A POLST is a document similar to a DNR order in that it instructs physicians and specialists on the actions to take for patients with severe illnesses. The patient discusses his or her treatment choices with his or her doctor who creates the POLST and signs it.
Federal research demonstrates that patients and their families who originate the DNR orders and POLSTs are more likely to have their medical and socio-emotional wishes and concerns addressed than those who do not.
Particularly, for their pain care management decisions, hospice care or palliative care consultation nonprofits advise patients to entertain the following factors:
–They can speak with their physicians and specialists about their wishes for symptom management and relay any worries they have about present or future suffering.

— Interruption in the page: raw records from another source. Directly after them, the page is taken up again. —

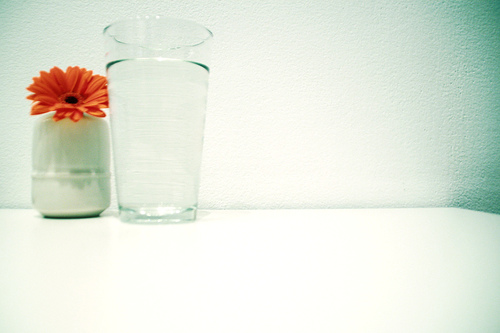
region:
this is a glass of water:
[110, 25, 218, 211]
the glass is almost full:
[108, 35, 210, 209]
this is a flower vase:
[28, 85, 98, 209]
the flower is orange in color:
[37, 69, 98, 112]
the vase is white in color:
[35, 128, 102, 205]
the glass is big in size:
[110, 30, 210, 212]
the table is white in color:
[0, 226, 498, 331]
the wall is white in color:
[225, 28, 472, 192]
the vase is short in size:
[29, 123, 106, 213]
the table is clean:
[2, 228, 446, 329]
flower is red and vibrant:
[25, 62, 123, 122]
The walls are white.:
[7, 13, 489, 332]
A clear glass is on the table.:
[107, 16, 252, 241]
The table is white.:
[52, 211, 366, 310]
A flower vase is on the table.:
[35, 105, 106, 213]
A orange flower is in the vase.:
[22, 58, 132, 178]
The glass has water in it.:
[107, 23, 235, 264]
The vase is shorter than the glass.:
[14, 10, 268, 299]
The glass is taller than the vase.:
[101, 40, 218, 235]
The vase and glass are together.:
[21, 19, 203, 271]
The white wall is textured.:
[248, 9, 483, 220]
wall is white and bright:
[238, 69, 478, 228]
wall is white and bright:
[251, 95, 376, 211]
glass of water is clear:
[113, 17, 200, 238]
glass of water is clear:
[88, 13, 270, 270]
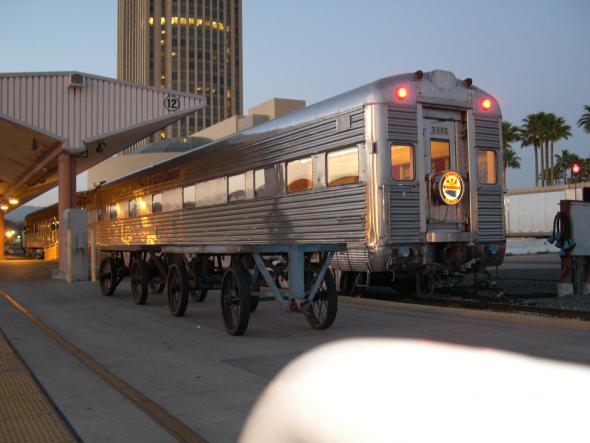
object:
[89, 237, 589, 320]
tracks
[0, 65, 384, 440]
station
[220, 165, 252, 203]
window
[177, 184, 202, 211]
window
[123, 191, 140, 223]
window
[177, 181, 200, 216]
window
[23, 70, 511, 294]
train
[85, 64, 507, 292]
train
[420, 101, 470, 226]
door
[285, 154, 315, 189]
window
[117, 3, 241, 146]
building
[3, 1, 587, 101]
sky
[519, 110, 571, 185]
palm tree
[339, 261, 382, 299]
wheels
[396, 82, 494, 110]
lights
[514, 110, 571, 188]
palm trees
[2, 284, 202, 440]
line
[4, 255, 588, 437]
ground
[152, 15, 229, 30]
lights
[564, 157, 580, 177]
light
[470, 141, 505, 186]
window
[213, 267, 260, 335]
wheels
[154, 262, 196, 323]
wheels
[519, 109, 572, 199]
palm tree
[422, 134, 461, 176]
window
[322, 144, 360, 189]
window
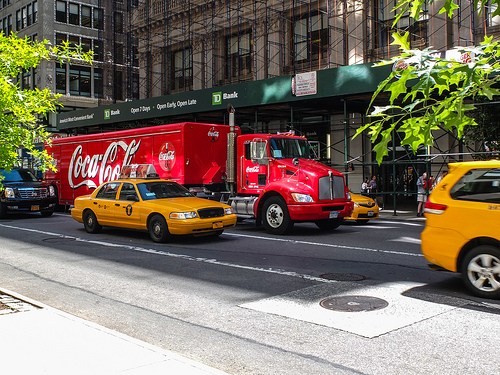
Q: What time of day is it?
A: Morning.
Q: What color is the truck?
A: Red.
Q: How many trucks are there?
A: One.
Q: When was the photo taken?
A: Day time.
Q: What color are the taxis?
A: Yellow.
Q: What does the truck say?
A: Coca Cola.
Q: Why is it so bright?
A: Sunny.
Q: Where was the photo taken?
A: Next to a street.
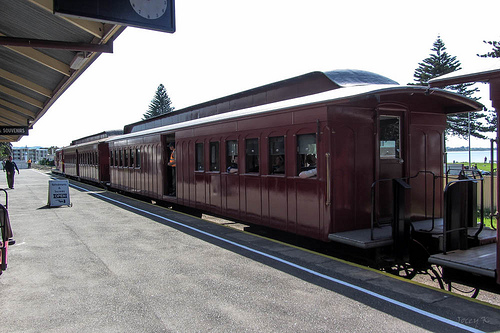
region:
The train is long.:
[51, 68, 498, 301]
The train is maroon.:
[51, 58, 498, 313]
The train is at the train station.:
[41, 65, 499, 315]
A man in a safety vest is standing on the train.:
[118, 103, 398, 259]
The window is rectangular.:
[373, 109, 405, 164]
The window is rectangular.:
[289, 130, 325, 190]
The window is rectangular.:
[263, 129, 290, 180]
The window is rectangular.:
[238, 130, 263, 180]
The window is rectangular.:
[220, 135, 243, 180]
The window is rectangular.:
[205, 135, 225, 175]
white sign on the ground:
[48, 173, 71, 207]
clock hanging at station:
[126, 0, 166, 27]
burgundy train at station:
[51, 77, 438, 198]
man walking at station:
[4, 153, 23, 189]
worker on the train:
[166, 142, 176, 184]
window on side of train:
[297, 129, 317, 180]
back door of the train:
[381, 114, 406, 213]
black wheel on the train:
[383, 249, 415, 284]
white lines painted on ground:
[72, 192, 499, 330]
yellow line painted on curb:
[427, 278, 498, 312]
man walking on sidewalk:
[2, 155, 15, 189]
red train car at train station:
[167, 64, 465, 204]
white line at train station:
[186, 220, 261, 260]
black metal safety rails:
[369, 174, 414, 242]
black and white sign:
[44, 175, 74, 210]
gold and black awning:
[2, 68, 72, 123]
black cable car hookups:
[412, 256, 479, 299]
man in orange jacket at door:
[158, 133, 180, 195]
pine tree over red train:
[141, 83, 172, 120]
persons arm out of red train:
[291, 134, 320, 181]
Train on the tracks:
[170, 68, 470, 315]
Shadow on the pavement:
[284, 233, 369, 328]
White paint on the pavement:
[288, 243, 344, 298]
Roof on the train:
[252, 47, 429, 105]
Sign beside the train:
[33, 163, 98, 215]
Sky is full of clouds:
[225, 19, 285, 66]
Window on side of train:
[253, 140, 297, 191]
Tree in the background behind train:
[405, 9, 487, 135]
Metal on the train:
[362, 180, 432, 249]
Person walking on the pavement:
[2, 153, 27, 193]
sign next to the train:
[44, 175, 72, 214]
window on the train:
[370, 110, 404, 165]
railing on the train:
[363, 175, 394, 240]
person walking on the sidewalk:
[3, 145, 21, 189]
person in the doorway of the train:
[157, 136, 178, 199]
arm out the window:
[295, 165, 315, 181]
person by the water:
[472, 155, 495, 169]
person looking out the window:
[225, 153, 239, 176]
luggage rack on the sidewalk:
[2, 189, 12, 274]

They can also detail any problems they have had with pain relief;
–They must approach families or friends to serve as their advocates if they are unable to lobby for their own hospice care or palliative desires and values;
–They should keep their designated families or friends apprised of their pain issues and all of the medicines they are taking;
–They must inform their physicians, specialists and the rest of their medical team in their advance directives about their concerns or wishes for strong pain management at the end of life;
–They ought to maintain a “pain record” or journal if their symptoms are hard to handle. They must document the location and severity of their pain, whether treatments and therapies provided relief and when it took place. They should share their notes with their doctors or hospice care nurses;
–With each visit to their hospice care facility, they should notify their nurses of their pain levels. They and their assigned health care agent should know which persons to contact, especially in time of a “pain emergency,” and;
–They must know all of their medicines, how frequently they should be taken, the proper dosing, whether they come with side effects and how they should be handled.